***** Material to process *****
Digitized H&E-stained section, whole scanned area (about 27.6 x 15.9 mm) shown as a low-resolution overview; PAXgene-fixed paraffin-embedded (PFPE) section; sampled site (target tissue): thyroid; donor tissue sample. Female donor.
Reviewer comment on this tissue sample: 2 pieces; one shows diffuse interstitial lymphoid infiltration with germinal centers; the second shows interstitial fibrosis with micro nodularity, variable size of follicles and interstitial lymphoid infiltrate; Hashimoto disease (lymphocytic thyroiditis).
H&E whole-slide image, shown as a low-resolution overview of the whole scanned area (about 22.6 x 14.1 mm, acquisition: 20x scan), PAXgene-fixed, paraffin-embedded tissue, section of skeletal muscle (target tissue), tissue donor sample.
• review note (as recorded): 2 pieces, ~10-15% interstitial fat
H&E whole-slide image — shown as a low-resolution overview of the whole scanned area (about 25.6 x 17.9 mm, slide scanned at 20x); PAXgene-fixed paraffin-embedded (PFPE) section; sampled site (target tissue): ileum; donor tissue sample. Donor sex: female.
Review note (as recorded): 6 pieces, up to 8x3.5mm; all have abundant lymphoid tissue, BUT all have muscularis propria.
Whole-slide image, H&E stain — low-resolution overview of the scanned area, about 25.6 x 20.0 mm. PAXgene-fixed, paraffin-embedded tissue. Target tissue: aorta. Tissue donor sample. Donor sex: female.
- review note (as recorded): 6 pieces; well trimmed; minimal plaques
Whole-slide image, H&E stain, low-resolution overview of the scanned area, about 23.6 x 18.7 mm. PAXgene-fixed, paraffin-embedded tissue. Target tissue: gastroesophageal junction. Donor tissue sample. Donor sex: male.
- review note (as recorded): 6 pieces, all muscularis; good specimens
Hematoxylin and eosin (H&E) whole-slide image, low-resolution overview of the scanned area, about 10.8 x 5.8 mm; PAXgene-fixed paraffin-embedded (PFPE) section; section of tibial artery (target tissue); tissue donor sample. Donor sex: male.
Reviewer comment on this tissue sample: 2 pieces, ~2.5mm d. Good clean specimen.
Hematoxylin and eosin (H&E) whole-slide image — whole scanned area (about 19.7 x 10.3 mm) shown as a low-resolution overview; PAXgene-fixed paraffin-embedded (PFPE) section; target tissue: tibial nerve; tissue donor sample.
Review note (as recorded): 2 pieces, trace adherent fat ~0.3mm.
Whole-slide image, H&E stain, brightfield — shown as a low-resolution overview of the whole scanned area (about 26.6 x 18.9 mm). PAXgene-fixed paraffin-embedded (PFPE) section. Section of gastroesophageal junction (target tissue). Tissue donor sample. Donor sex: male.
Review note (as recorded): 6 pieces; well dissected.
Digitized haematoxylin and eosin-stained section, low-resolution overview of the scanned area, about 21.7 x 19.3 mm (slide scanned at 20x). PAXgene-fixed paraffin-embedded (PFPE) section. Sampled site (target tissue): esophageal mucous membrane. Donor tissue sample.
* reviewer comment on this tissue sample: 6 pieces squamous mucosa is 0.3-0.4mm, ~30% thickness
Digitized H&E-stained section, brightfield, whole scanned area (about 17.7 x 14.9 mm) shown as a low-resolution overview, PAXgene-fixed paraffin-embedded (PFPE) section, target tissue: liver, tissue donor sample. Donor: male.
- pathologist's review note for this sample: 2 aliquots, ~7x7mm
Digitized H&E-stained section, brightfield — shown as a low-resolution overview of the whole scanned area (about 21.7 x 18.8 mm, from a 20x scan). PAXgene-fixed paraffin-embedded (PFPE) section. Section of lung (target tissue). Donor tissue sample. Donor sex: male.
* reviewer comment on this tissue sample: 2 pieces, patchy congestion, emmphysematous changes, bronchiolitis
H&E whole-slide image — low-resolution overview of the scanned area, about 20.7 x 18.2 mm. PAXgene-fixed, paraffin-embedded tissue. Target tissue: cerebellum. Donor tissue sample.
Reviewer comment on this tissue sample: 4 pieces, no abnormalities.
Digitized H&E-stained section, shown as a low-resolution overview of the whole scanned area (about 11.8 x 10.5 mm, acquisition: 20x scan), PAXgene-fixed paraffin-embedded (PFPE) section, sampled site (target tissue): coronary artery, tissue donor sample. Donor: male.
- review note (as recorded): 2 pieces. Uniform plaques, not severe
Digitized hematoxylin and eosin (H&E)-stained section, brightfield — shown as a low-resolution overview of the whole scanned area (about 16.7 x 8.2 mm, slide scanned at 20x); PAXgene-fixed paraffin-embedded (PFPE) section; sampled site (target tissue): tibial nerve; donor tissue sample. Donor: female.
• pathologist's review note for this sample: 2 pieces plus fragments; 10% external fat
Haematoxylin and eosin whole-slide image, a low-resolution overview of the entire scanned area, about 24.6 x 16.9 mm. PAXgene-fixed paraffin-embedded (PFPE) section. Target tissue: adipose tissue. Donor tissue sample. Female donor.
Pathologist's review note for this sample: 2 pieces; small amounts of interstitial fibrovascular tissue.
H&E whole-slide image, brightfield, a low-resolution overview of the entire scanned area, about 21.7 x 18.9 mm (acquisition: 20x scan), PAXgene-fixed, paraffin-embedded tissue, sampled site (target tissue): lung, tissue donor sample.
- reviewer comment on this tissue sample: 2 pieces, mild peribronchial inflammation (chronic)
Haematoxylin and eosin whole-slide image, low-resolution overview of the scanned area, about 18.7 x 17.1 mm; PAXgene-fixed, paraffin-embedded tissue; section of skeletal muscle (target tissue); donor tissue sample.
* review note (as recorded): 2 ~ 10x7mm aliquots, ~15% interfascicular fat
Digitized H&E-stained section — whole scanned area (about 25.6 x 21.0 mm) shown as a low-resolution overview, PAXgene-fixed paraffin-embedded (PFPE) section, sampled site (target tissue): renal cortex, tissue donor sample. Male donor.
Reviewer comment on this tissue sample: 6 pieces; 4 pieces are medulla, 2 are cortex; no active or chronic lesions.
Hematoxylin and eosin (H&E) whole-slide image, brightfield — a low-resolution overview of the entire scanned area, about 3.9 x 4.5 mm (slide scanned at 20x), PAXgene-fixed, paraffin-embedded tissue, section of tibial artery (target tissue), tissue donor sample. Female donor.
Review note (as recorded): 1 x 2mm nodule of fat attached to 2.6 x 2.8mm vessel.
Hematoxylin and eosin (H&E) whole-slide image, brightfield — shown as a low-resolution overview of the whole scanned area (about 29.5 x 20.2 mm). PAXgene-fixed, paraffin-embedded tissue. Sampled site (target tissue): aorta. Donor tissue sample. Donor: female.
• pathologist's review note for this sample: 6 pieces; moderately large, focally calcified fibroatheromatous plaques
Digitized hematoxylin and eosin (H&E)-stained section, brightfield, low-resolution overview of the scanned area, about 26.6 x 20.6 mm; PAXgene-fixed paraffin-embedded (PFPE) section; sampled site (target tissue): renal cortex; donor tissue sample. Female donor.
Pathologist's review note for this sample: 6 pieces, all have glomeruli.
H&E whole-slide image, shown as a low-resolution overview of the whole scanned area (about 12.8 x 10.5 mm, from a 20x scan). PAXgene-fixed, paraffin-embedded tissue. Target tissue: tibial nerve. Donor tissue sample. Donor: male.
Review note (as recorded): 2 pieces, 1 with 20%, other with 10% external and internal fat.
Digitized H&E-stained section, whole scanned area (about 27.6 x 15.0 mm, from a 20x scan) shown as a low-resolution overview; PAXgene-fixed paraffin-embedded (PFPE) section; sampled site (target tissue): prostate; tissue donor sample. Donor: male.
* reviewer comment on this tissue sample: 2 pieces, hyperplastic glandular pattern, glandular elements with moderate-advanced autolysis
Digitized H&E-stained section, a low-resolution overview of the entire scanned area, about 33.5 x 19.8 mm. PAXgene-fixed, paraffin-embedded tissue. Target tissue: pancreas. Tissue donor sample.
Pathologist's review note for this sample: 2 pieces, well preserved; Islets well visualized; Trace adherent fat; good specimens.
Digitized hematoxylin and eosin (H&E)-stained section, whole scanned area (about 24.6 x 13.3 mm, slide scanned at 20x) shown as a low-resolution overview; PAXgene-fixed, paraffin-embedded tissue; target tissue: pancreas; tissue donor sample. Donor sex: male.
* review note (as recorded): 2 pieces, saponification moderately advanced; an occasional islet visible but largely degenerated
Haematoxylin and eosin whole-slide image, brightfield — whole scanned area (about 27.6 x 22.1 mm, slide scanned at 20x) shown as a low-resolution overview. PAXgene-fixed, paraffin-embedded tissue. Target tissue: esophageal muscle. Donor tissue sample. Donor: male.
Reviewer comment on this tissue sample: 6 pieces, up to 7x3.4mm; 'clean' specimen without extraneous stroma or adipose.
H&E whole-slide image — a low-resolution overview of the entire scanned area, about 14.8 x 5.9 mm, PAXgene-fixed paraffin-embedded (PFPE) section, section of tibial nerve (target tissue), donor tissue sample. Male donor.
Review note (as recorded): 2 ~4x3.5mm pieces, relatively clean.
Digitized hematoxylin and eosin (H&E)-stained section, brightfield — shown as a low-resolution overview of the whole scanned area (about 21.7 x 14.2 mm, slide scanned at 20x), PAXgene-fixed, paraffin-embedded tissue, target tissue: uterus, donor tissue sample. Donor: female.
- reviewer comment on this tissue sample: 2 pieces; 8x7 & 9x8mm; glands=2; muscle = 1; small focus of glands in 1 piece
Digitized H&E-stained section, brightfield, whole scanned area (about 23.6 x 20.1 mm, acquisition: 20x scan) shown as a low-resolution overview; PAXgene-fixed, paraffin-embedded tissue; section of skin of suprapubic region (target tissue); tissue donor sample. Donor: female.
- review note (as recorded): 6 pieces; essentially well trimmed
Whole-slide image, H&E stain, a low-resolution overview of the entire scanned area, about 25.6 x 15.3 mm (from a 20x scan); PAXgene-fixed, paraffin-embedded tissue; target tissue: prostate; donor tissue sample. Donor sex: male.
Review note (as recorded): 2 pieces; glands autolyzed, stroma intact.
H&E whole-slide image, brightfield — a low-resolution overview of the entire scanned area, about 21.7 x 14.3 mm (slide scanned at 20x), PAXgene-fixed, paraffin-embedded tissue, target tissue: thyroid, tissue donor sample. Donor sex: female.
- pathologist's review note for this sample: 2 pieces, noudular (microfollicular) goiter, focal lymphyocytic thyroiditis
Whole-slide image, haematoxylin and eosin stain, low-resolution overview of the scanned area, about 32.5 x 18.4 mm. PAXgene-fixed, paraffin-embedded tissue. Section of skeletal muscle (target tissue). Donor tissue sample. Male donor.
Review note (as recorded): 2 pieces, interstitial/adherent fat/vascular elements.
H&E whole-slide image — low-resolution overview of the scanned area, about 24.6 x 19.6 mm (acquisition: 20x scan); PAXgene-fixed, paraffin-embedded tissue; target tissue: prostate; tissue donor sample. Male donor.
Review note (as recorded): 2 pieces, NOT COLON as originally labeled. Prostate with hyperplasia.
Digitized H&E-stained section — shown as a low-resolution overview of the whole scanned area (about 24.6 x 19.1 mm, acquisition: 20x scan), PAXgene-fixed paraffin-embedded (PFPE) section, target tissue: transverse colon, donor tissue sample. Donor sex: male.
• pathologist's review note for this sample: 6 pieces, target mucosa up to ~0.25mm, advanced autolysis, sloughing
*****
**Exercise instructions:** From the material above, set down exactly the lines starting at the one with "H&E whole-slide image, brightfield, a" and ending at the one with "aorta. Donor tissue sample. Donor: female.", end lines included.

**Exercise result:**
H&E whole-slide image, brightfield, a low-resolution overview of the entire scanned area, about 21.7 x 18.9 mm (acquisition: 20x scan), PAXgene-fixed, paraffin-embedded tissue, sampled site (target tissue): lung, tissue donor sample.
- reviewer comment on this tissue sample: 2 pieces, mild peribronchial inflammation (chronic)
Haematoxylin and eosin whole-slide image, low-resolution overview of the scanned area, about 18.7 x 17.1 mm; PAXgene-fixed, paraffin-embedded tissue; section of skeletal muscle (target tissue); donor tissue sample.
* review note (as recorded): 2 ~ 10x7mm aliquots, ~15% interfascicular fat
Digitized H&E-stained section — whole scanned area (about 25.6 x 21.0 mm) shown as a low-resolution overview, PAXgene-fixed paraffin-embedded (PFPE) section, sampled site (target tissue): renal cortex, tissue donor sample. Male donor.
Reviewer comment on this tissue sample: 6 pieces; 4 pieces are medulla, 2 are cortex; no active or chronic lesions.
Hematoxylin and eosin (H&E) whole-slide image, brightfield — a low-resolution overview of the entire scanned area, about 3.9 x 4.5 mm (slide scanned at 20x), PAXgene-fixed, paraffin-embedded tissue, section of tibial artery (target tissue), tissue donor sample. Female donor.
Review note (as recorded): 1 x 2mm nodule of fat attached to 2.6 x 2.8mm vessel.
Hematoxylin and eosin (H&E) whole-slide image, brightfield — shown as a low-resolution overview of the whole scanned area (about 29.5 x 20.2 mm). PAXgene-fixed, paraffin-embedded tissue. Sampled site (target tissue): aorta. Donor tissue sample. Donor: female.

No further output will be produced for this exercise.